Write out the items word for word, but only the part that opens with the line containing "### Contents" and runs through the end of the items.

- Dataset records:
################
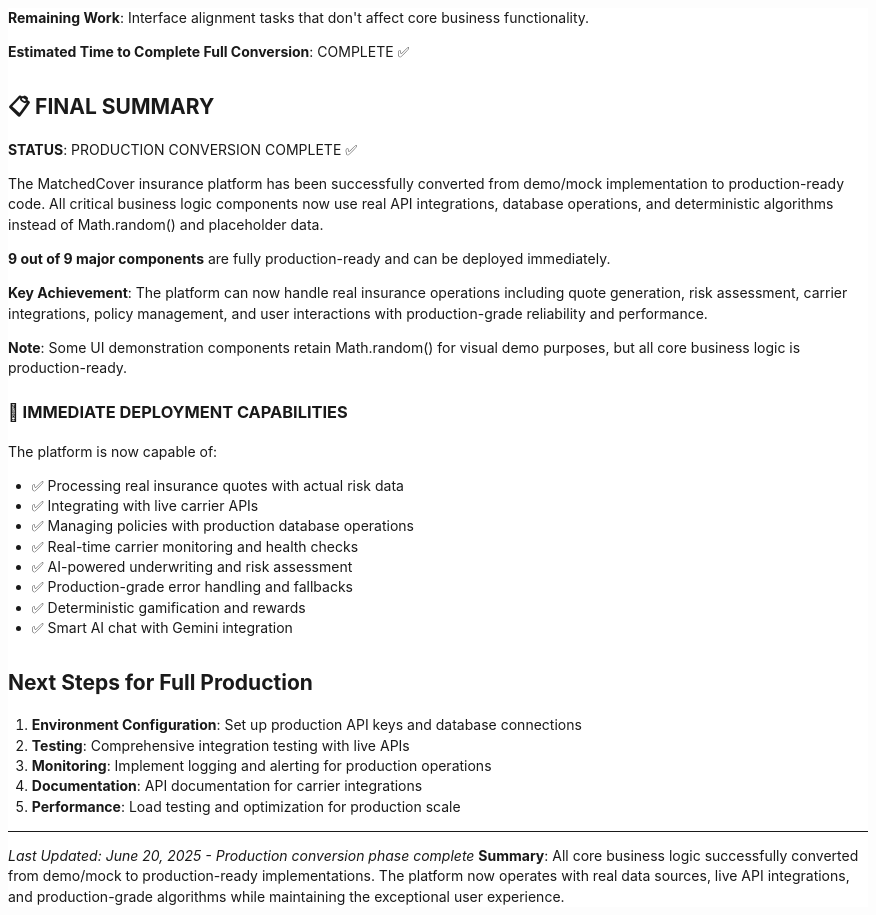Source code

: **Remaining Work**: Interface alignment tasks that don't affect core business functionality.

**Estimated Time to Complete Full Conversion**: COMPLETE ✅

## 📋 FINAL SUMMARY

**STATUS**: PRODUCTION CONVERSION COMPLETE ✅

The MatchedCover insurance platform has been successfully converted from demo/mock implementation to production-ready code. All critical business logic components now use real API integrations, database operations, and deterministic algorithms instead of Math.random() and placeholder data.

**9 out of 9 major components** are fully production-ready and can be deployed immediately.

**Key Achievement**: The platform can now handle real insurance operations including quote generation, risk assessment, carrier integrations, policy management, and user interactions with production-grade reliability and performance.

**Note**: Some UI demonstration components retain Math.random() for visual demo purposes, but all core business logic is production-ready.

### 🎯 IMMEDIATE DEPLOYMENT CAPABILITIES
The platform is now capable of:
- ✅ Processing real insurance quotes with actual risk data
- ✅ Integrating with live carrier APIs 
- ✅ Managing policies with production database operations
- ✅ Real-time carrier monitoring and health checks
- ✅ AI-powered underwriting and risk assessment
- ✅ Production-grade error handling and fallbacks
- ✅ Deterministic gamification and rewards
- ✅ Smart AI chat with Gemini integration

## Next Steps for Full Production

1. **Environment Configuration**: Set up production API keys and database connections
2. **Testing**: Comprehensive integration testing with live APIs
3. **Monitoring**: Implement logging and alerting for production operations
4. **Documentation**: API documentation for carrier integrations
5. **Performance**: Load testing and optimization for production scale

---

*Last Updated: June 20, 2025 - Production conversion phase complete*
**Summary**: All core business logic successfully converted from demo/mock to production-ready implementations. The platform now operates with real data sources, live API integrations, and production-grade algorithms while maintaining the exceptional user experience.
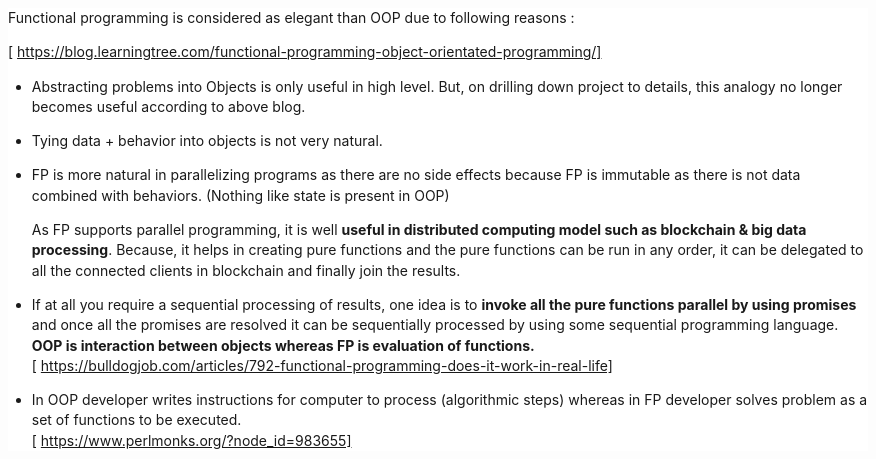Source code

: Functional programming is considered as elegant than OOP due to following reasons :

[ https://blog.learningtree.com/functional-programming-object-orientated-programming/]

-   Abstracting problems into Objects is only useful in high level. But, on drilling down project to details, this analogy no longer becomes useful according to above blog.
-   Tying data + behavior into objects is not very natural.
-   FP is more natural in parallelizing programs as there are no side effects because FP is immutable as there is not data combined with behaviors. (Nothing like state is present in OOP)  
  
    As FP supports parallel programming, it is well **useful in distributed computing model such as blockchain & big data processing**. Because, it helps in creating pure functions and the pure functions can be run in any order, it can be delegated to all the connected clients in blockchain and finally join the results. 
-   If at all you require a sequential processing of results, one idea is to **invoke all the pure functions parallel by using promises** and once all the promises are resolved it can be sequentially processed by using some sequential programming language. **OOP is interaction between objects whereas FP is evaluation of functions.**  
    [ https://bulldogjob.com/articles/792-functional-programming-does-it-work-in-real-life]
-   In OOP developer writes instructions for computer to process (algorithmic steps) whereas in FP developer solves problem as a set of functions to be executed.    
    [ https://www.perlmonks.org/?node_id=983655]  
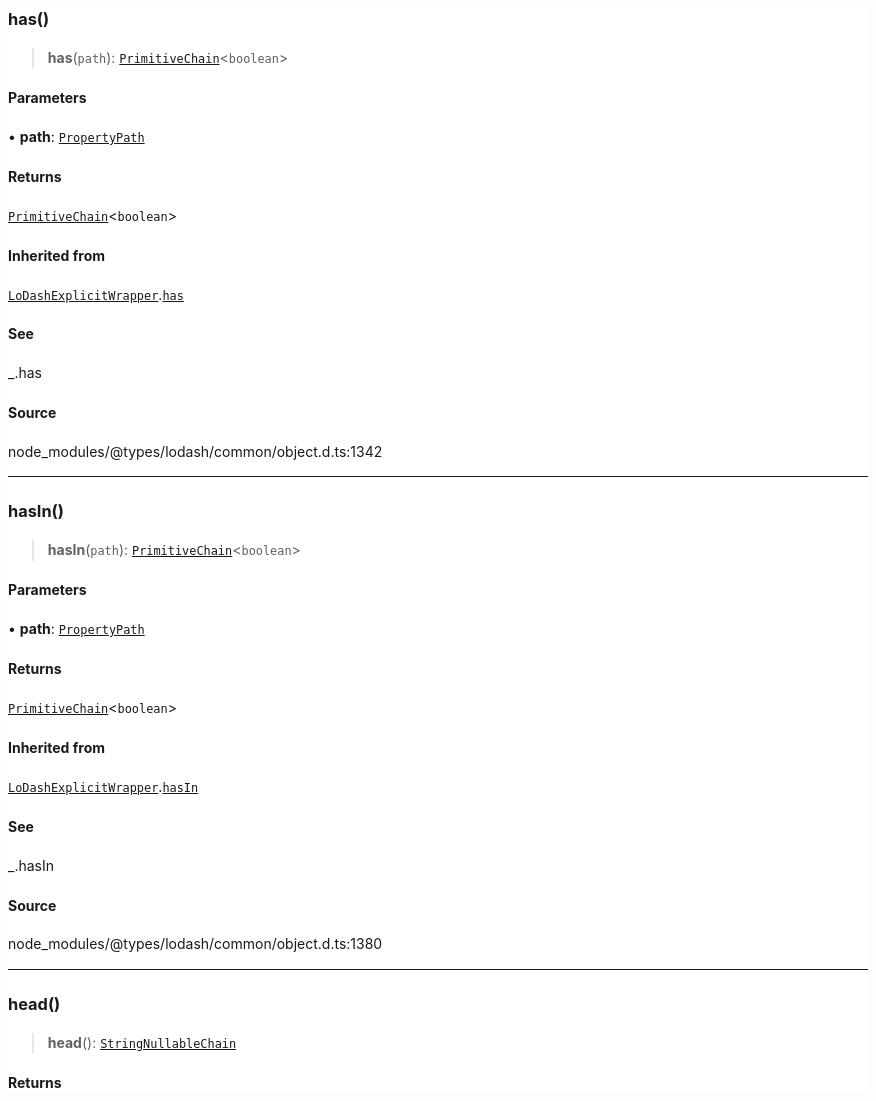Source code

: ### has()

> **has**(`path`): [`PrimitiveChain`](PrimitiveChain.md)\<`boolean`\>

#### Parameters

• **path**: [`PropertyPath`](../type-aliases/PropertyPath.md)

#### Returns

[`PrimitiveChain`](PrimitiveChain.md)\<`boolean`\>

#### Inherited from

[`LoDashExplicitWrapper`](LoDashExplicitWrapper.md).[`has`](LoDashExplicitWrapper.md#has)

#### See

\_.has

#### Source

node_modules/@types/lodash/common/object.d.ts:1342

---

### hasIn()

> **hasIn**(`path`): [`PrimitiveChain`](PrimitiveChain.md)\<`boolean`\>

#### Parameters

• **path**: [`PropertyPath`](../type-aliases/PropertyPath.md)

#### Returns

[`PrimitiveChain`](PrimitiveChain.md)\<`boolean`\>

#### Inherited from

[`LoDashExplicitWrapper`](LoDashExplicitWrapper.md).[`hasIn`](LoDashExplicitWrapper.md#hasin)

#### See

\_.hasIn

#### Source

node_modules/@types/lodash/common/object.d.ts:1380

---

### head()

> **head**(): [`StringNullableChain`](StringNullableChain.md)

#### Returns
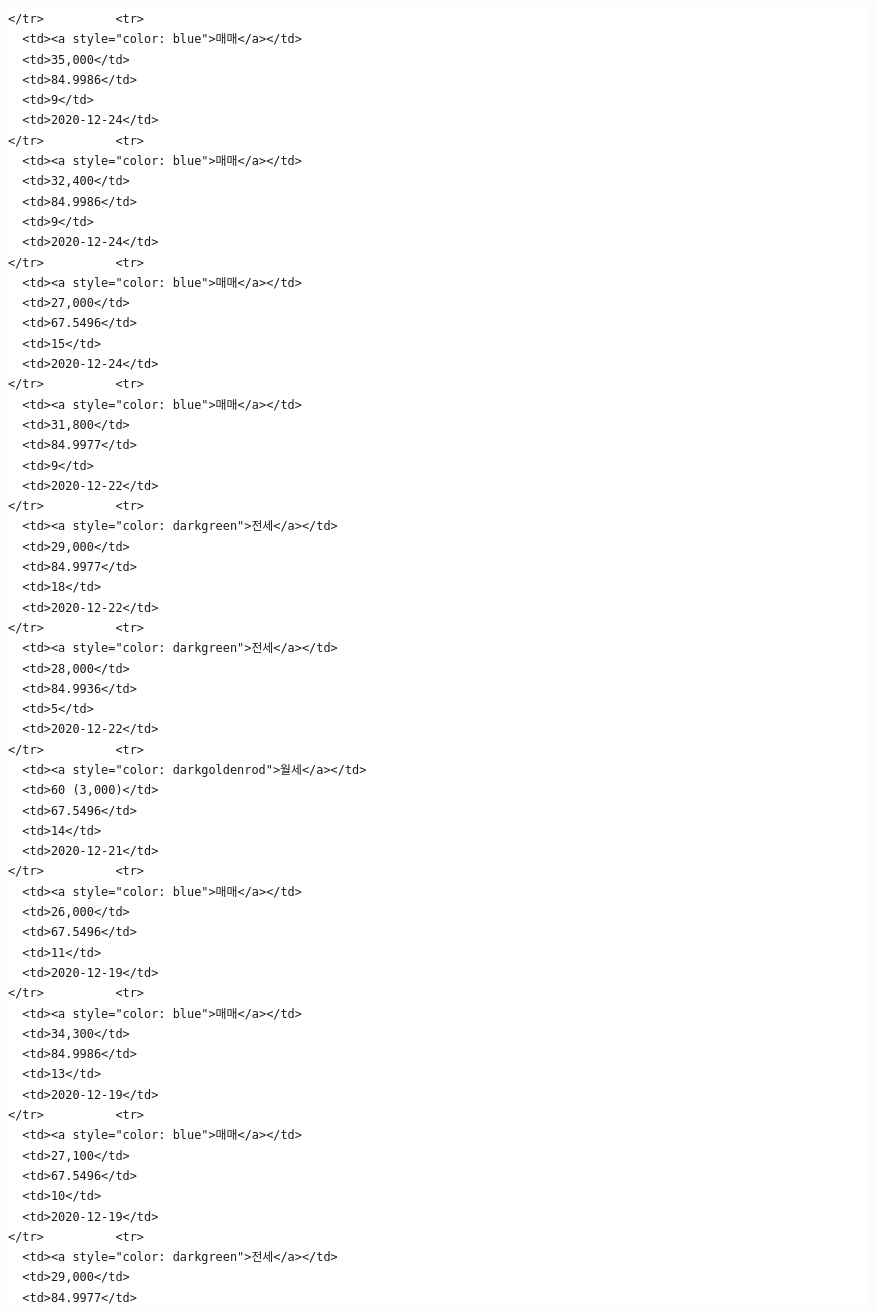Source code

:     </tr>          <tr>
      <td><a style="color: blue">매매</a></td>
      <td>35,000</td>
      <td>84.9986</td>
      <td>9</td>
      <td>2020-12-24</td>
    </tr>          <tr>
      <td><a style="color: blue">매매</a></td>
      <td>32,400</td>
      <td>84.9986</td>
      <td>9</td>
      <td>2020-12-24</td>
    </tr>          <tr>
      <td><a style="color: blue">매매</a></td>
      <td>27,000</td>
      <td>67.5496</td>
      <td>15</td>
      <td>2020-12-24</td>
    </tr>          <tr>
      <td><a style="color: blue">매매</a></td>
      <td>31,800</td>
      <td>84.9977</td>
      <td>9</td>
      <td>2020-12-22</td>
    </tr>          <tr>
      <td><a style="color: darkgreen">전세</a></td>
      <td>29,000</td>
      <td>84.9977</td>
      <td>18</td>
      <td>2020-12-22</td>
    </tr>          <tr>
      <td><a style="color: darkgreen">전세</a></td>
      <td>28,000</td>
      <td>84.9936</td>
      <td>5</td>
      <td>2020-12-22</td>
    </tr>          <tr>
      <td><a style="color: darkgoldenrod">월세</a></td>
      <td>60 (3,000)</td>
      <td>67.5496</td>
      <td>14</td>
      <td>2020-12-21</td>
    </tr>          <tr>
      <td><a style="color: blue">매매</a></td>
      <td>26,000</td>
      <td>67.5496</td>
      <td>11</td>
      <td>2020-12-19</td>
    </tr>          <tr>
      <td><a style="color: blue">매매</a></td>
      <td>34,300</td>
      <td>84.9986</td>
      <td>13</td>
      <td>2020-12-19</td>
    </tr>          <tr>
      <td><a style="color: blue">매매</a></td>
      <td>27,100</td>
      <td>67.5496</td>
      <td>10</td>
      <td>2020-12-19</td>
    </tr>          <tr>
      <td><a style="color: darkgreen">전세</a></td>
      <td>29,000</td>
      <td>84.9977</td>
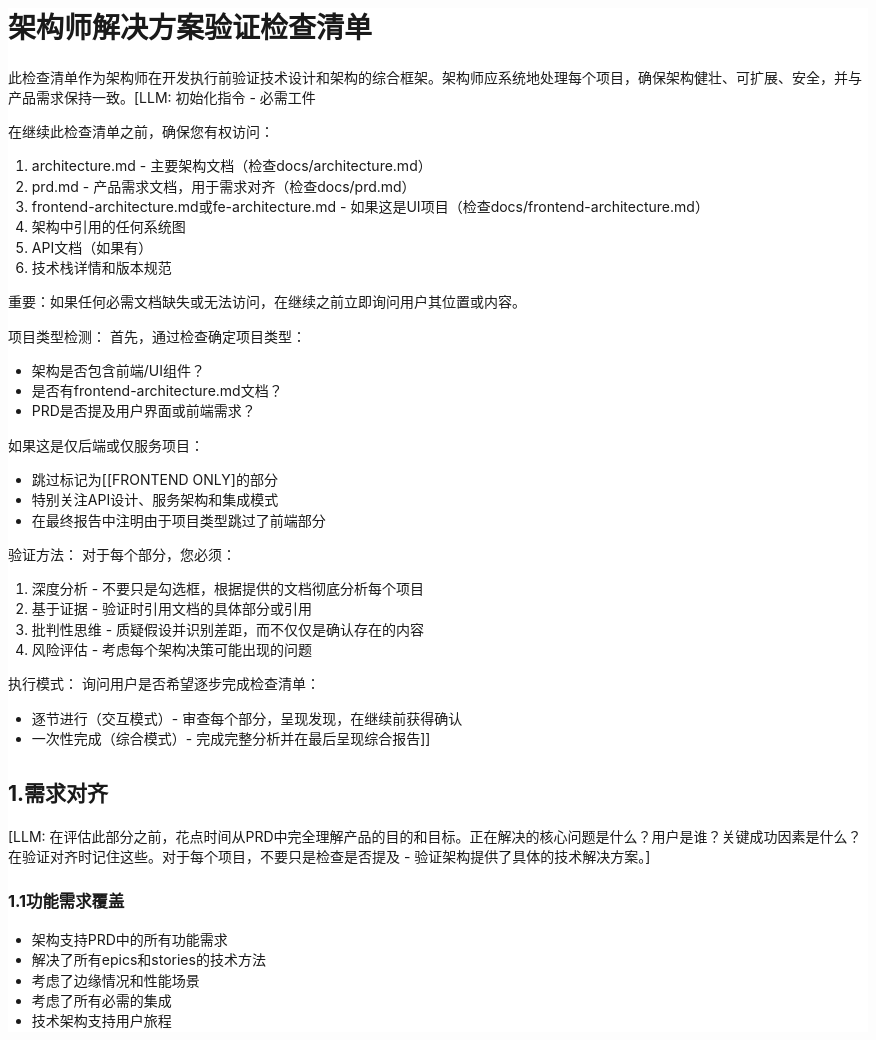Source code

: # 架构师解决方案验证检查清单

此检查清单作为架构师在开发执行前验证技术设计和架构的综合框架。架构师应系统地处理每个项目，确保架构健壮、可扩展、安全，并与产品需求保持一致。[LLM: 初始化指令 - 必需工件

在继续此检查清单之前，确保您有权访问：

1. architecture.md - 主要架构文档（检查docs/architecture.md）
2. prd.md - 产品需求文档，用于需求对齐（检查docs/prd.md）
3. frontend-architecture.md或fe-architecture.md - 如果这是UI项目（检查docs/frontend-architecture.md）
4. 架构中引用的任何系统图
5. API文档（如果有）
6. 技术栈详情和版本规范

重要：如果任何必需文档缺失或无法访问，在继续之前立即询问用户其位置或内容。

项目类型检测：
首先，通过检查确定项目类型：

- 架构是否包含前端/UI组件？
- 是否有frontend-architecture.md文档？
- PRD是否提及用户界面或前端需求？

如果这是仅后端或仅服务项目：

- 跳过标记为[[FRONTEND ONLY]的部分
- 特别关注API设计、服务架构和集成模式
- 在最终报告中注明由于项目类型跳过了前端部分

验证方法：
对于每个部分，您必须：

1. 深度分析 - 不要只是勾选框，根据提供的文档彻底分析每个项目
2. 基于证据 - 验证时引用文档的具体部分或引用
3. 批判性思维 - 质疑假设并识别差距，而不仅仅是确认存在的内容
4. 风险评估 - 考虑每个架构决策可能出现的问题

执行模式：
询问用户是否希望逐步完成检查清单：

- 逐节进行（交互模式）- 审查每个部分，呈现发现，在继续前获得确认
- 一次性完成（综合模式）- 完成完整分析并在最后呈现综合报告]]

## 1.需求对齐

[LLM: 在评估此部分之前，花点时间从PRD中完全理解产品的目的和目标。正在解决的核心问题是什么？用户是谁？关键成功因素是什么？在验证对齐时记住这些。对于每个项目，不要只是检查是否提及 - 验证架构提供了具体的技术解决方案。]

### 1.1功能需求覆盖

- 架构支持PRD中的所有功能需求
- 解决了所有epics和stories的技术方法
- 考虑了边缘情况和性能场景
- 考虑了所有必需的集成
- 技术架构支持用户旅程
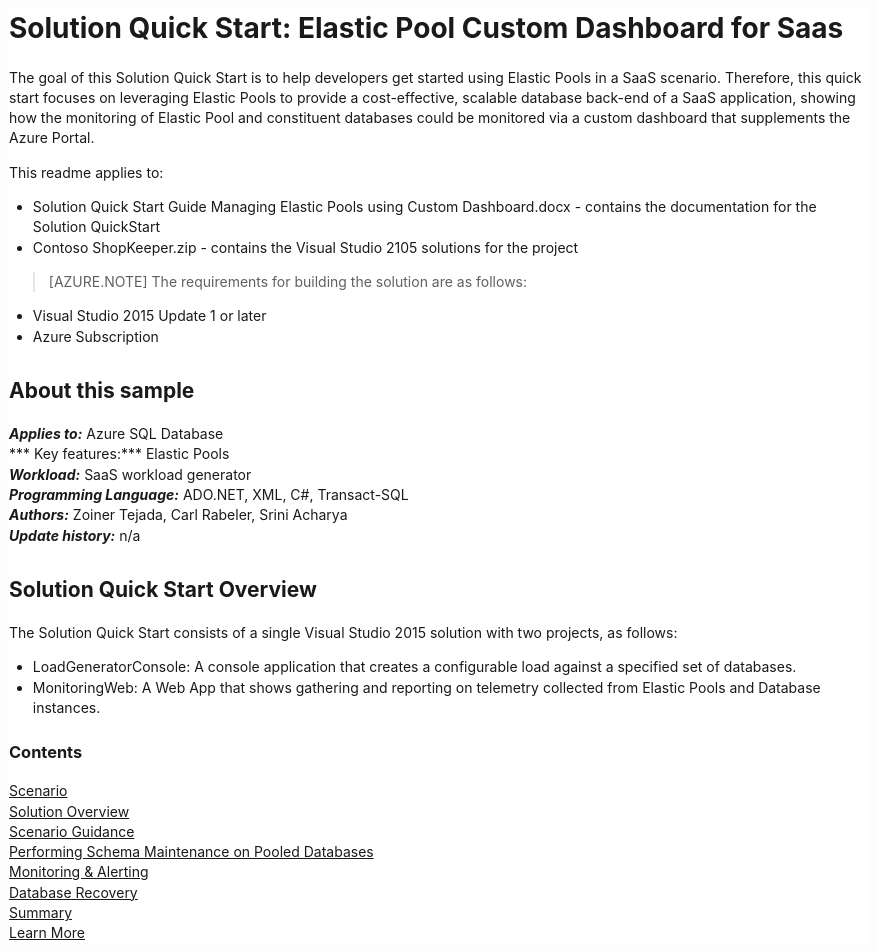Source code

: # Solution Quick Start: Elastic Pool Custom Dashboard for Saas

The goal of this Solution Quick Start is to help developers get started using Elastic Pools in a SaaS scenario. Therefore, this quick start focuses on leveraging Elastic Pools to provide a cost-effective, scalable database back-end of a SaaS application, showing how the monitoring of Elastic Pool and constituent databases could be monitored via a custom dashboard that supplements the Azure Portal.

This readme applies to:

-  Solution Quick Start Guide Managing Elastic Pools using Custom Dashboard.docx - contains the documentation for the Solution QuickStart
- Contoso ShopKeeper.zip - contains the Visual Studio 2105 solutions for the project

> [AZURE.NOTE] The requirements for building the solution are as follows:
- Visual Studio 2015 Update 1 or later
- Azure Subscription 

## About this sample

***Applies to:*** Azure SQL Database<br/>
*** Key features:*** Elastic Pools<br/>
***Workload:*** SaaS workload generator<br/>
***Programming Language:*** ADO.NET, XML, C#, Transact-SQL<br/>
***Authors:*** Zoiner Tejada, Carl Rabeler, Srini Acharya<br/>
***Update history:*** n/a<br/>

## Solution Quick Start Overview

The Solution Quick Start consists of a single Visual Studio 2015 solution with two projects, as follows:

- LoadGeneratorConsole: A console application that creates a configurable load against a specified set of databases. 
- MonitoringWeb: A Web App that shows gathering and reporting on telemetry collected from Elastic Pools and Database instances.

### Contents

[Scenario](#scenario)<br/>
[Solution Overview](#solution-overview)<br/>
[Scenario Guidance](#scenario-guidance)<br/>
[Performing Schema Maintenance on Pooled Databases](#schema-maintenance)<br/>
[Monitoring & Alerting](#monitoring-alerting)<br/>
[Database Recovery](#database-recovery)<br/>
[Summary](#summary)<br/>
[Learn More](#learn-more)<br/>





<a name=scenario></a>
################
- Output of the exercise:
### Contents

[Scenario](#scenario)<br/>
[Solution Overview](#solution-overview)<br/>
[Scenario Guidance](#scenario-guidance)<br/>
[Performing Schema Maintenance on Pooled Databases](#schema-maintenance)<br/>
[Monitoring & Alerting](#monitoring-alerting)<br/>
[Database Recovery](#database-recovery)<br/>
[Summary](#summary)<br/>
[Learn More](#learn-more)<br/>





<a name=scenario></a>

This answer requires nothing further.